Prawo w sluzbie "poprawnosci politycznej"
Mozna sie cieszyc, ze po swoim szczytowym okresie lat 90-ych ubieglego stulecia, "poprawnosc polityczna" zostala przyhamowana. Niestety nie mozna liczyc na to, ze proces ten bedzie ciagle postepowal. "Poprawnosc polityczna" stoi bowiem na mocnych nogach.
Ian Hunter, profesor prawa na University of Western Ontario w London (Kanada) przy okazji niedopuszczenia do wykladu konserwatywnej polemistki, Ann Coulter na uniwersytecie w Ottawie, napisal artykul pt. "Czy uniwersytety sa bastionami wolnosci slowa? Nie w Kanadzie". Mozna w jego tekscie wylowic dwa mocne fundamenty "politycznej poprawnosci". Posluze sie obszernymi cytatami artykulu I.Huntera.
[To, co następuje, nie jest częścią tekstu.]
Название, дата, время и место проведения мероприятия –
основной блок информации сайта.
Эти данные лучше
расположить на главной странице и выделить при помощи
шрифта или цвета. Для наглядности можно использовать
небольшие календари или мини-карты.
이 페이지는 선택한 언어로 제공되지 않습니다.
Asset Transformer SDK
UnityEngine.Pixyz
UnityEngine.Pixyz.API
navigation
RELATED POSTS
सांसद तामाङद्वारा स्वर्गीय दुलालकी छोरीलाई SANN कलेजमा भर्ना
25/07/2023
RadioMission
"Kanadyjska awersja do wolnosci slowa ma dwa zrodla legislacyjne. Czesci kodeksu Karnego traktujace o "literaturze nienawisci" zabraniaja jakichkolwiek przekazow komunikacyjnych, ktore moglyby narazic jakas osobe na nienawisc z powodu koloru skory, rasy, religii czy pochodzenia etnicznego. Poniewaz prokurator nie musi udowadniac intencji czy rzeczywistego poszkodowania, sekcja ta ma mrozacy wplyw na wolnosc slowa, nawet jesli prokuratyura rzadko zajmuje tym rodzajem przestepstwa.
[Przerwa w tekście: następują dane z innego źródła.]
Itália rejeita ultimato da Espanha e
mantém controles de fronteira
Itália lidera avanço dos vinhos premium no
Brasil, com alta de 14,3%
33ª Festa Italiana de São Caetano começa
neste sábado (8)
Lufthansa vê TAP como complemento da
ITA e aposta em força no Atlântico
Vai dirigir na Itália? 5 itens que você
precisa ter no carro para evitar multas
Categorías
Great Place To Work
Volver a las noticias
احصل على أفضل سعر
Jeszcze bardziej totalitarne sa postanowienia zawarte w tworzonej w prowincjach legislacji dotyczacej praw czlowieka;obywaja sie one bez wiekszosci zabezpieczen wbudowanych w prawo kryminalne, wlacznie z zalozeniem niewinnosci, dowodem poza wszelka uzasadniona watpliwoscia, bezstronnym sadem oraz prawda jako narzedziem obrony. Wysokie koszty obrony przed takimi "kangurzymi trybunalami" skloni wiekszosc ludzi do trzymania jezyka za zebami... Komisje praw czlowieka nie sa zainteresowane twoimi prawami. Dla roznych typkow zajmujacych sie sadzeniem w sprawach dotyczacych praw czlowieka prawica polityczna nie ma praw. Prawicowcy, wy jestescie problemem. W dodatku, cokolwiek powiecie na wlasna obrone, moze byc traktowane jako obraza kogos, a tym samym uzyta przeciwko wam".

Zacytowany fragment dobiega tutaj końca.